1.[gedaagde sub 1] ,

te [vestigingsplaats] ,
2.
[gedaagde sub 2],
te [woonplaats 2] ,
gedaagde partijen,
hierna samen te noemen: [gedaagden] ,
advocaat: mr. L.C. Dufour.

1.De procedure

1.1.
Het verdere verloop van de procedure blijkt uit:
- het tussenvonnis van 31 januari 2024,
- de akte van [eiseres] tevens houdende een akte wijziging van eis, met producties 39 en 40,
- de antwoordakte van [gedaagden]
1.2.
Ten slotte is vonnis bepaald.

2.De verdere beoordeling

2.1.
De rechtbank verwijst naar het tussenvonnis van 31 januari 2024, waarbij wordt volhard.
2.2.
In hun antwoordakte hebben [gedaagden] onder meer gesteld dat mr. Smits-Emons aan mr. Dufour heeft bericht dat [eiseres] een rechtsbijstandverzekering heeft afgesloten die de kosten van rechtsbijstand in de zaak tegen [gedaagden] dekt. Het betreft, zo begrijpt de rechtbank de stelling van [gedaagden] , een andere verzekering dan de verzekering die de kosten heeft gedekt van de zaak van [eiseres] tegen NN. Die verzekering biedt, blijkens de door [eiseres] als productie 40 overgelegde stukken, geen dekking voor de zaak van [eiseres] tegen [gedaagden]
2.3.
Omdat de stelling van [gedaagden] potentieel doorslaggevend kan zijn voor de beoordeling van de vordering ter zake van de buitengerechtelijke kosten, [eiseres] niet heeft kunnen reageren op de stelling van [gedaagden] maar [gedaagden] ook niet kan worden verweten dat zij dit verweer niet eerder naar voren hebben gebracht, zal nog een laatste aktewisseling worden bevolen.
2.4.
Op de hierna vermelde roldatum zal [eiseres] zich bij akte uitsluitend kunnen uitlaten over de vraag of:
- de kosten rechtsbijstand in de zaak tegen [gedaagden] zijn gedekt door een verzekering en zo ja,
- welke aanspraken [eiseres] ter zake onder welke voorwaarden heeft, en
- of inmiddels tot uitkering is overgegaan en zo ja,
- tot welk bedrag.
[gedaagden] zullen - eveneens uitsluitend over dit onderwerp - een antwoordakte kunnen nemen.
2.5.
De rechtbank is voornemens om - nadat de aktes zijn genomen - in afwijking van artikel 2.14 van het procesreglement, deze zaak meteen naar de rol te verwijzen voor vonnis.
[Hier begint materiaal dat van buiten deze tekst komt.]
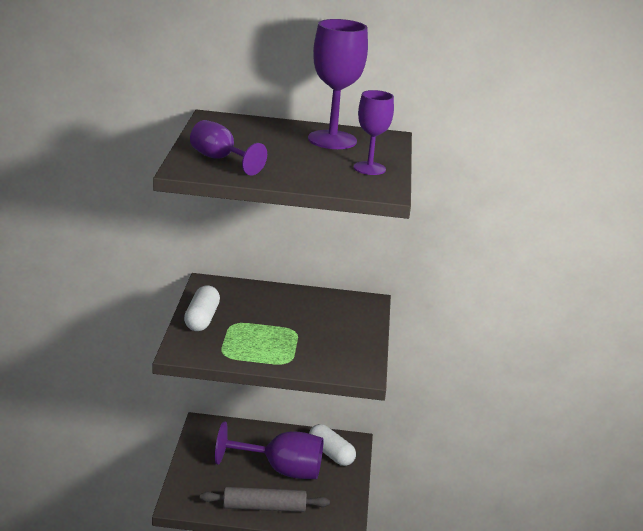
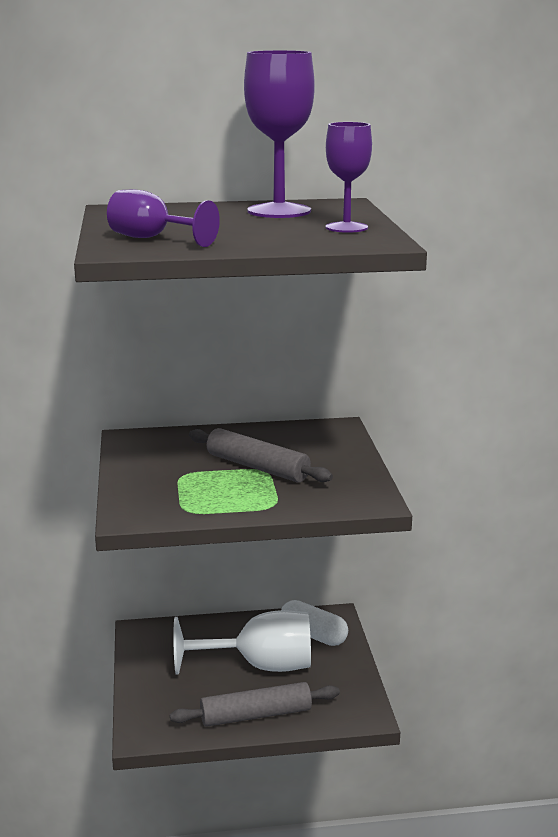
camera: 10 degrees left, 5 degrees down
(202, 319) = (139, 476): white capsule -> none
(281, 470) = (260, 666): purple goblet -> white goblet
(290, 327) = (257, 467): none -> grey rolling pin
Als partijen daar bezwaar tegen hebben kunnen zij dat via een B-formulier op de rol kenbaar maken.
2.6.
Iedere verdere beslissing wordt aangehouden.

3.De beslissing

De rechtbank
3.1.
bepaalt dat de zaak weer op de rol zal komen van
woensdag 19 juni 2024voor het nemen van een akte door [eiseres] over wat is vermeld onder 2.4. waarna [gedaagden] op de rol van twee weken daarna een antwoordakte kunnen nemen,
3.2.
houdt iedere verdere beslissing aan.
Dit vonnis is gewezen door mr. B.R.M. de Bruijn en in het openbaar uitgesproken op 5 juni 2024.